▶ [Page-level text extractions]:

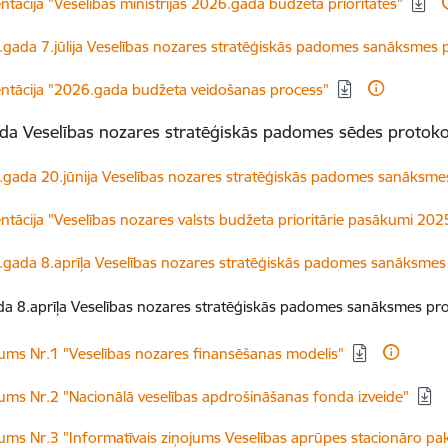
dēt:
ntācija "Veselības ministrijas 2026.gada budžeta prioritātes"
dēt:
gada 7.jūlija Veselības nozares stratēģiskās padomes sanāksmes 
dēt:
ntācija "2026.gada budžeta veidošanas process"
da Veselības nozares stratēģiskās padomes sēdes protokol
dēt:
gada 20.jūnija Veselības nozares stratēģiskās padomes sanāksme
dēt:
ntācija "Veselības nozares valsts budžeta prioritārie pasākumi 20
dēt:
gada 8.aprīļa Veselības nozares stratēģiskās padomes sanāksmes
 8.aprīļa Veselības nozares stratēģiskās padomes sanāksmes prot
dēt:
kums Nr.1 "Veselības nozares finansēšanas modelis"
dēt:
kums Nr.2 "Nacionālā veselības apdrošināšanas fonda izveide"
dēt:
kums Nr.3 "Informatīvais ziņojums Veselības aprūpes stacionāro pa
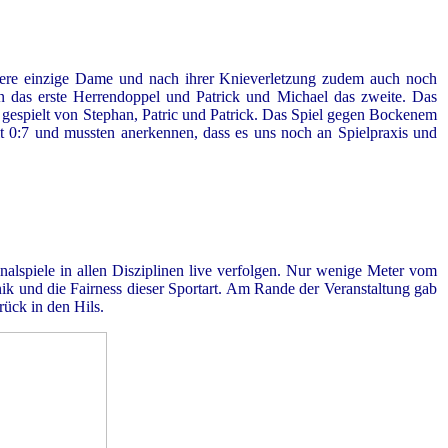
ere einzige Dame und nach ihrer Knieverletzung zudem auch noch
en das erste Herrendoppel und Patrick und Michael das zweite. Das
e gespielt von Stephan, Patric und Patrick. Das Spiel gegen Bockenem
it 0:7 und mussten anerkennen, dass es uns noch an Spielpraxis und
nalspiele in allen Disziplinen live verfolgen. Nur wenige Meter vom
ik und die Fairness dieser Sportart. Am Rande der Veranstaltung gab
rück in den Hils.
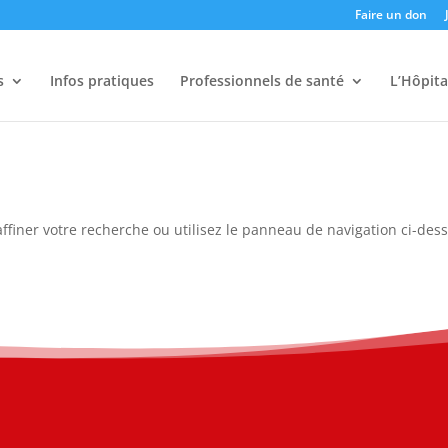
Faire un don
s
Infos pratiques
Professionnels de santé
L’Hôpita
ffiner votre recherche ou utilisez le panneau de navigation ci-des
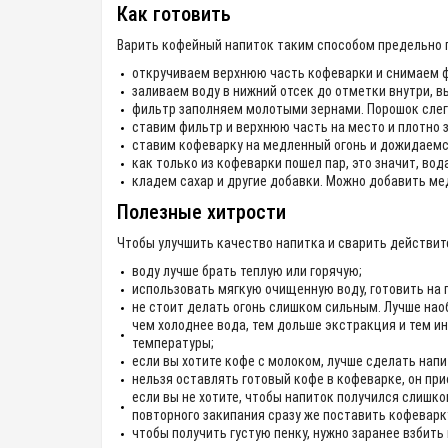
Как готовить
Варить кофейный напиток таким способом предельно пр
откручиваем верхнюю часть кофеварки и снимаем 
заливаем воду в нижний отсек до отметки внутри, в
фильтр заполняем молотыми зернами. Порошок слегк
ставим фильтр и верхнюю часть на место и плотно 
ставим кофеварку на медленный огонь и дожидаемся
как только из кофеварки пошел пар, это значит, во
кладем сахар и другие добавки. Можно добавить мед
Полезные хитрости
Чтобы улучшить качество напитка и сварить действит
воду лучше брать теплую или горячую;
использовать мягкую очищенную воду, готовить на 
не стоит делать огонь слишком сильным. Лучше нао
чем холоднее вода, тем дольше экстракция и тем ин
температуры;
если вы хотите кофе с молоком, лучше сделать напи
нельзя оставлять готовый кофе в кофеварке, он при
если вы не хотите, чтобы напиток получился слишко
повторного закипания сразу же поставить кофеварку
чтобы получить густую пенку, нужно заранее взбить 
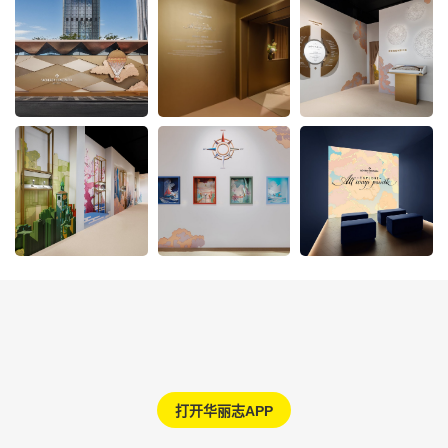
打开华丽志APP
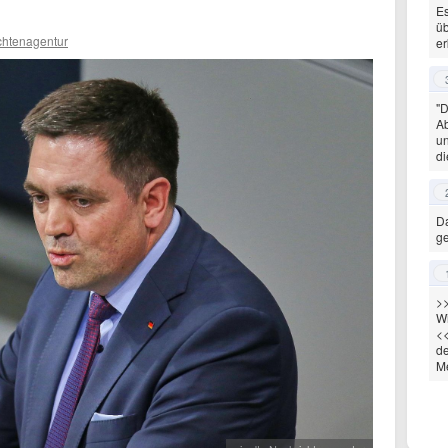
Es
üb
chtenagentur
er
"D
A
un
di
Da
ge
>>
Wi
<<
de
Me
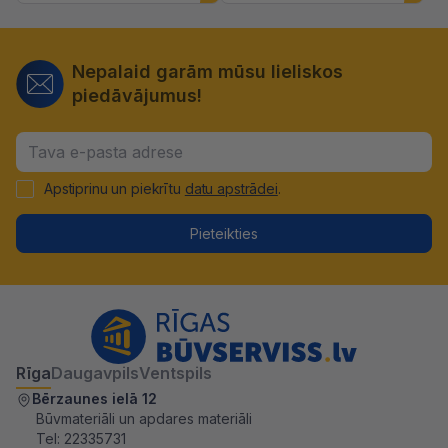
Nepalaid garām mūsu lieliskos
piedāvājumus!
Apstiprinu un piekrītu
datu apstrādei
.
Pieteikties
Rīga
Daugavpils
Ventspils
Bērzaunes ielā 12
Būvmateriāli un apdares materiāli
Tel:
22335731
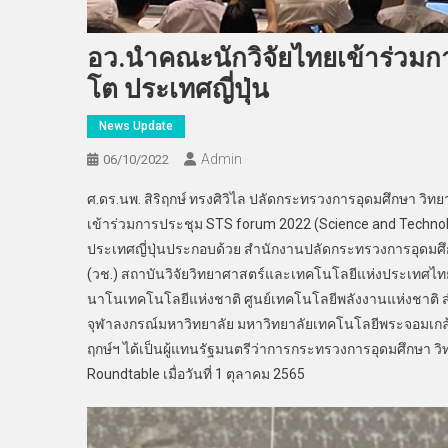
อว.นำคณะนักวิจัยไทยเข้าร่วมก
โต ประเทศญี่ปุ่น
News Update
Admin
06/10/2022
ศ.ดร.นพ. สิริฤกษ์ ทรงศิวิไล ปลัดกระทรวงการอุดมศึกษา วิ
เข้าร่วมการประชุม STS forum 2022 (Science and Technolog
ประเทศญี่ปุ่นประกอบด้วย สำนักงานปลัดกระทรวงการอุดมศึก
(วช.) สถาบันวิจัยวิทยาศาสตร์และเทคโนโลยีแห่งประเทศไท
นาโนเทคโนโลยีแห่งชาติ ศูนย์เทคโนโลยีพลังงานแห่งชาติ 
จุฬาลงกรณ์มหาวิทยาลัย มหาวิทยาลัยเทคโนโลยีพระจอมเกล้า
ฤกษ์ฯ ได้เป็นผู้แทนรัฐมนตรีว่าการกระทรวงการอุดมศึกษา ว
Roundtable เมื่อวันที่ 1 ตุลาคม 2565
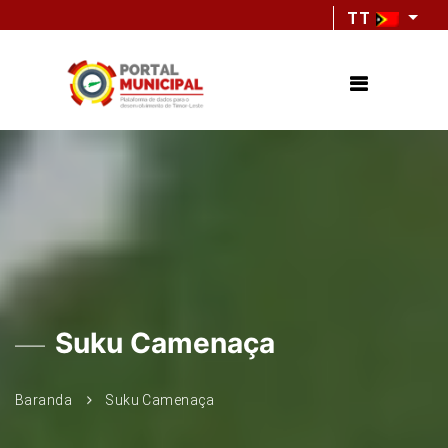
TT
Suku Camenaça
Baranda
Suku Camenaça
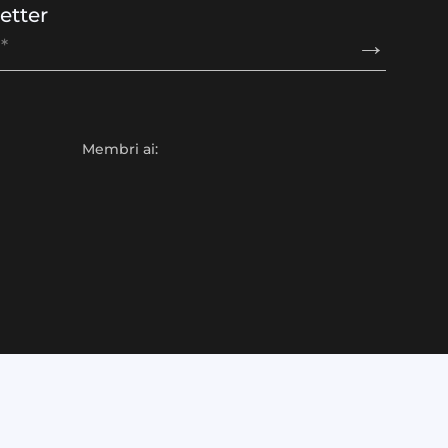
etter
Membri ai:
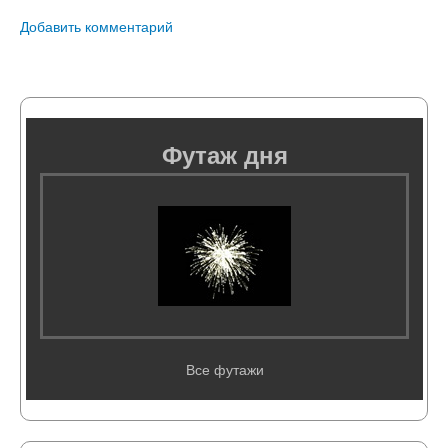
Добавить комментарий
Футаж дня
Все футажи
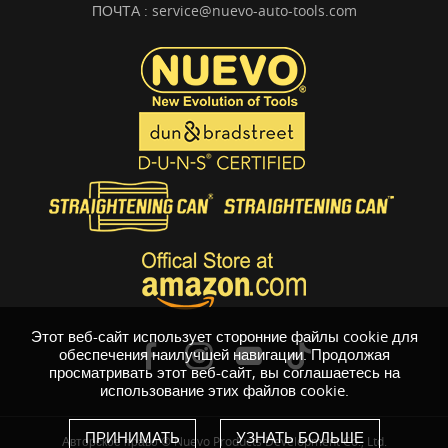
ПОЧТА :
service@nuevo-auto-tools.com
Этот веб-сайт использует сторонние файлы cookie для
обеспечения наилучшей навигации. Продолжая
просматривать этот веб-сайт, вы соглашаетесь на
использование этих файлов cookie.
ПРИНИМАТЬ
УЗНАТЬ БОЛЬШЕ
Авторское право © Nuevo Products Development Co., Ltd.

▶ [JOB ITEM]: All of the entries above are to be transcribed word for word, with no pictures included.

▶ [FINISHED TASK]:
dēt:
ntācija "Veselības ministrijas 2026.gada budžeta prioritātes"
dēt:
gada 7.jūlija Veselības nozares stratēģiskās padomes sanāksmes 
dēt:
ntācija "2026.gada budžeta veidošanas process"
da Veselības nozares stratēģiskās padomes sēdes protokol
dēt:
gada 20.jūnija Veselības nozares stratēģiskās padomes sanāksme
dēt:
ntācija "Veselības nozares valsts budžeta prioritārie pasākumi 20
dēt:
gada 8.aprīļa Veselības nozares stratēģiskās padomes sanāksmes
 8.aprīļa Veselības nozares stratēģiskās padomes sanāksmes prot
dēt:
kums Nr.1 "Veselības nozares finansēšanas modelis"
dēt:
kums Nr.2 "Nacionālā veselības apdrošināšanas fonda izveide"
dēt:
kums Nr.3 "Informatīvais ziņojums Veselības aprūpes stacionāro pa
ere einzige Dame und nach ihrer Knieverletzung zudem auch noch
en das erste Herrendoppel und Patrick und Michael das zweite. Das
e gespielt von Stephan, Patric und Patrick. Das Spiel gegen Bockenem
it 0:7 und mussten anerkennen, dass es uns noch an Spielpraxis und
nalspiele in allen Disziplinen live verfolgen. Nur wenige Meter vom
ik und die Fairness dieser Sportart. Am Rande der Veranstaltung gab
rück in den Hils.
Faire un don
s
Infos pratiques
Professionnels de santé
L’Hôpita
ffiner votre recherche ou utilisez le panneau de navigation ci-des
Как готовить
Варить кофейный напиток таким способом предельно пр
откручиваем верхнюю часть кофеварки и снимаем 
заливаем воду в нижний отсек до отметки внутри, в
фильтр заполняем молотыми зернами. Порошок слегк
ставим фильтр и верхнюю часть на место и плотно 
ставим кофеварку на медленный огонь и дожидаемся
как только из кофеварки пошел пар, это значит, во
кладем сахар и другие добавки. Можно добавить мед
Полезные хитрости
Чтобы улучшить качество напитка и сварить действит
воду лучше брать теплую или горячую;
использовать мягкую очищенную воду, готовить на 
не стоит делать огонь слишком сильным. Лучше нао
чем холоднее вода, тем дольше экстракция и тем ин
температуры;
если вы хотите кофе с молоком, лучше сделать напи
нельзя оставлять готовый кофе в кофеварке, он при
если вы не хотите, чтобы напиток получился слишко
повторного закипания сразу же поставить кофеварку
чтобы получить густую пенку, нужно заранее взбить 
打开华丽志APP
Es
üb
chtenagentur
er
"D
A
un
di
Da
ge
>>
Wi
<<
de
Me
Nepalaid garām mūsu lieliskos
piedāvājumus!
Apstiprinu un piekrītu
datu apstrādei
.
Pieteikties
Rīga
Daugavpils
Ventspils
Bērzaunes ielā 12
Būvmateriāli un apdares materiāli
Tel:
22335731
อว.นำคณะนักวิจัยไทยเข้าร่วมก
โต ประเทศญี่ปุ่น
News Update
Admin
06/10/2022
ศ.ดร.นพ. สิริฤกษ์ ทรงศิวิไล ปลัดกระทรวงการอุดมศึกษา วิ
เข้าร่วมการประชุม STS forum 2022 (Science and Technolog
ประเทศญี่ปุ่นประกอบด้วย สำนักงานปลัดกระทรวงการอุดมศึก
(วช.) สถาบันวิจัยวิทยาศาสตร์และเทคโนโลยีแห่งประเทศไท
นาโนเทคโนโลยีแห่งชาติ ศูนย์เทคโนโลยีพลังงานแห่งชาติ 
จุฬาลงกรณ์มหาวิทยาลัย มหาวิทยาลัยเทคโนโลยีพระจอมเกล้า
ฤกษ์ฯ ได้เป็นผู้แทนรัฐมนตรีว่าการกระทรวงการอุดมศึกษา ว
Roundtable เมื่อวันที่ 1 ตุลาคม 2565
TT
Suku Camenaça
Baranda
Suku Camenaça
etter
Membri ai:
Добавить комментарий
Футаж дня
Все футажи
ПОЧТА :
service@nuevo-auto-tools.com
Этот веб-сайт использует сторонние файлы cookie для
обеспечения наилучшей навигации. Продолжая
просматривать этот веб-сайт, вы соглашаетесь на
использование этих файлов cookie.
ПРИНИМАТЬ
УЗНАТЬ БОЛЬШЕ
Авторское право © Nuevo Products Development Co., Ltd.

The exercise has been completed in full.